Danseuse, chanteuse, comédienne mais aussi résistante pendant la Seconde Guerre mondiale, Jenny Alpha traverse le siècle avec une remarquable liberté. Proche des intellectuels de la négritude comme Aimé Césaire, Léopold Sédar Senghor ou Léon-Gontran Damas, elle devient une figure incontournable des cabarets parisiens de l’après-guerre.
Sa carrière prend une nouvelle dimension au théâtre avec la création des Les Nègres de Jean Genet en 1960. Elle enchaîne ensuite les rôles au théâtre, au cinéma et à la télévision, collaborant avec de grands noms de la mise en scène et du cinéma français. Jusqu’à un âge très avancé, Jenny Alpha poursuit son activité artistique avec une énergie exceptionnelle. Elle s’éteint en 2010 à l’âge de 100 ans, laissant l’image d’une artiste libre, engagée et profondément moderne.

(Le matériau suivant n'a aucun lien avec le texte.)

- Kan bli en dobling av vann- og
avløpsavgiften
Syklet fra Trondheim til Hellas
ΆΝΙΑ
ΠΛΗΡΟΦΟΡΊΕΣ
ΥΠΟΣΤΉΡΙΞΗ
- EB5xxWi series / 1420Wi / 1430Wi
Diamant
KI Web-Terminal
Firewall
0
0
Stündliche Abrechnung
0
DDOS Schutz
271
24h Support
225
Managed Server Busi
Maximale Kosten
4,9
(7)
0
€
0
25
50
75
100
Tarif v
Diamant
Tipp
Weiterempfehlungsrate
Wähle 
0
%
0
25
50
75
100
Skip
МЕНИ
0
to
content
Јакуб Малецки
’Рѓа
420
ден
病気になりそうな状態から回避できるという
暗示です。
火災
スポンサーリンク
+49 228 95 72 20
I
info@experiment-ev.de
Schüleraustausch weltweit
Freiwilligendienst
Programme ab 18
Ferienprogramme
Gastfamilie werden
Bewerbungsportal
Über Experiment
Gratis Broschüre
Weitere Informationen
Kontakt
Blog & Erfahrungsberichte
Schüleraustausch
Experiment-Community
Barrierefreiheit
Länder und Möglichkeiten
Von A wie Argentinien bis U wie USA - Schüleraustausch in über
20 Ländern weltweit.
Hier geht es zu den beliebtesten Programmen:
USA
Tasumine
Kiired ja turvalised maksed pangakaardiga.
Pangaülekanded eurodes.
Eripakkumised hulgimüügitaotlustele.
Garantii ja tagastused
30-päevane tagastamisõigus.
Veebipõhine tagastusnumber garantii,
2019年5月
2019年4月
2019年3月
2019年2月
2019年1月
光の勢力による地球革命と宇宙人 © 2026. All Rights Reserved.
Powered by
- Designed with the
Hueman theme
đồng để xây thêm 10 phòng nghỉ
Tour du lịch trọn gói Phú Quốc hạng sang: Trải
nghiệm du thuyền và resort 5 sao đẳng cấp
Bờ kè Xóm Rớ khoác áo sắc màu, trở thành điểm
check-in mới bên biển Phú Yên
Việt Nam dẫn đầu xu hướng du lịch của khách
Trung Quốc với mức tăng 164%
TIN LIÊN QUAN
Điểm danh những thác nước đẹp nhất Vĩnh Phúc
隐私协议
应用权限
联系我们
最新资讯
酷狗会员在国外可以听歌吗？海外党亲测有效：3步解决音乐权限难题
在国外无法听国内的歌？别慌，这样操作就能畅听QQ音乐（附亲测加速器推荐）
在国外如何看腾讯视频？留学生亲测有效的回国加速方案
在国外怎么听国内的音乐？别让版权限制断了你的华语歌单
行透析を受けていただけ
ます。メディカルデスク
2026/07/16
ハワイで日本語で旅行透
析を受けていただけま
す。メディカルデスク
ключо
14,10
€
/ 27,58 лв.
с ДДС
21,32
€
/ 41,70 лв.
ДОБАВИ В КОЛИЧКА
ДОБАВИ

Marie-Josèphe Yoyotte, l’architecte invisible du cinéma français
Avec Marie-Josèphe Yoyotte, « Zistoir » met également en lumière une profession souvent méconnue du grand public : le montage cinématographique. Née en 1929 près de Lyon, cette fille d’un Martiniquais et d’une Bretonne devient pourtant l’une des plus grandes monteuses de l’histoire du cinéma français.
Sa carrière décolle véritablement avec le documentaire Moi, un Noir de Jean Rouch, œuvre majeure qui influencera durablement la Nouvelle Vague. Son talent attire rapidement l’attention de François Truffaut qui lui confie le montage des Les 400 Coups, récompensé au Festival de Cannes en 1959.
Durant plus de cinquante ans, Marie-Josèphe Yoyotte travaille sur des films devenus cultes, parmi lesquels La Guerre des boutons, La Boum, Diva, Tous les matins du monde ou encore Rue Cases-Nègres. Son immense contribution au cinéma est saluée par trois César du meilleur montage, remportés en 1977, 1996 et 2004.
À travers ces portraits, « Zistoir » rappelle combien les Outre-mer ont contribué à enrichir durablement le cinéma, le théâtre et la création artistique française. Une série documentaire sonore qui conjugue mémoire, transmission et reconnaissance, tout en redonnant une place centrale à des femmes longtemps invisibilisées dans l’histoire culturelle officielle.